Just in January the drug court had 28 people receiving what many are calling a miracle drug Vivitrol, which cancels out the high for 30 days and helps people on the road to recovery. The felony non-support court ordered the drug for eight people and mental health or SAMI Court had been using two other drugs but is switching to Vivitrol.
The shots cost between $800 and $1,000 and the local Alcohol and Drug Addiction Services Board provides $100,000 out of their state funding for drugs like Vivitrol. Powers said the heroin epidemic is worse than anything he has seen communities have to battle.
“This is the biggest problem we currently have and it’s been the biggest problem we’ve had in years,” he said. “Drug addiction has always been a problem for us. We went through the crack, a little bit through the Meth but we’ve never seen anything like heroin. There was a problem with heroin in the late 60s and early 70s but it wasn’t like it is now… This doesn’t show any signs of abating.”
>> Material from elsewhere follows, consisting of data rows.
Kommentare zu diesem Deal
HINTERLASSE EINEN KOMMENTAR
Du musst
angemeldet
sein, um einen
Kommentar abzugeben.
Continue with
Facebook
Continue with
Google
Ohio Supreme Court Chief Justice Maureen O’Connor said a second summit will be held on June 23, when they will reconvene the groups from all 88 counties, but this time the focus will be on families. In the past two years child welfare removals due to substance abuse has increased 31 percent statewide. However, in Butler County that number has dropped from 60 percent to 56 percent.
The number of children in Butler County custody now stands at 421, down from about 460 a year ago. Children Services Executive Director Jerome Kearns attributes some of the drop to the change in the way they are doing business these days. The executive director announced a major overhaul a year ago, and they are now front loading services, such as treatment for heroin addiction, so removals aren’t always necessary.
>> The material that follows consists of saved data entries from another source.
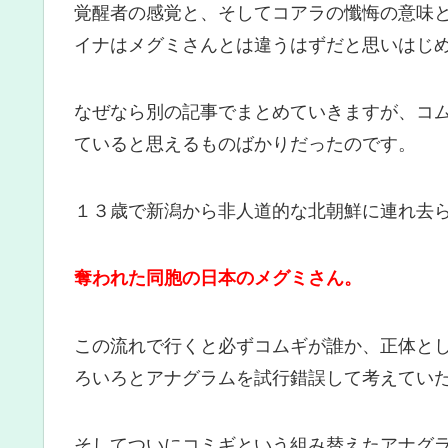
覚醒者の感覚と、そしてコアラの懺悔の意味
イナはメグミさんとは違うはずだと思いはじ
なぜなら別の記事でまとめていきますが、コ
ていると思えるものばかりだったのです。
１３歳で新潟から非人道的な北朝鮮に連れ去
奪われた同胞の日本のメグミさん。
この流れで行くと必ずコムギが誰か、正体と
ろいろとアナグラムを試行錯誤して考えてい
そしてついにコミギという組み替えたアナグ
O’Connor said she hopes Butler County officials will come to the summer summit to share their success story.
“If it’s caught early, it’s like any disease, if it’s caught early you hope you can nip it in the bud,” she said. “Sometimes the threat of having a family disrupted is enough to wake up someone, so they do respond to the treatment.”
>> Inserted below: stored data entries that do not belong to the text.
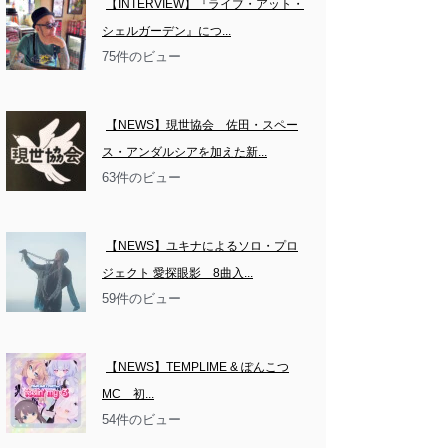
【INTERVIEW】『ライブ・アット・
シェルガーデン』につ...
75件のビュー
【NEWS】現世協会　佐田・スペー
ス・アンダルシアを加えた新...
63件のビュー
【NEWS】ユキナによるソロ・プロ
ジェクト 愛探眼影　8曲入...
59件のビュー
【NEWS】TEMPLIME & ぽんこつ
MC　初...
54件のビュー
Warren County is also on board with battling the epidemic, Common Pleas Court Judge Robert Peeler’s was the first court to use Vivitrol as part of the criminal sentencing process and now a major fund raising effort has helped provide for monitoring after treatment, so people don’t go astray.
Mason Vice Mayor Victor Kidd said 800 people attended a recent fund raiser that culled $250,000 to pay for two or three care coordinators — working through St. Aloysius — to keep tabs on recovering addicts. Fund raising is ongoing there.
Julie Payton, executive director of the Butler County ADAS board, said all of the efforts countywide are necessary, because they are fighting a very powerful force.
“This heroin problem is complex. People are willing to do and give up, sometime do horrendous things and compromising their values certainly,” she said. “Is there room for more coordination absolutely, but it’s not necessarily a bad thing that these separate groups are spread out in various aspects of the county. They are all focused on the same mission.”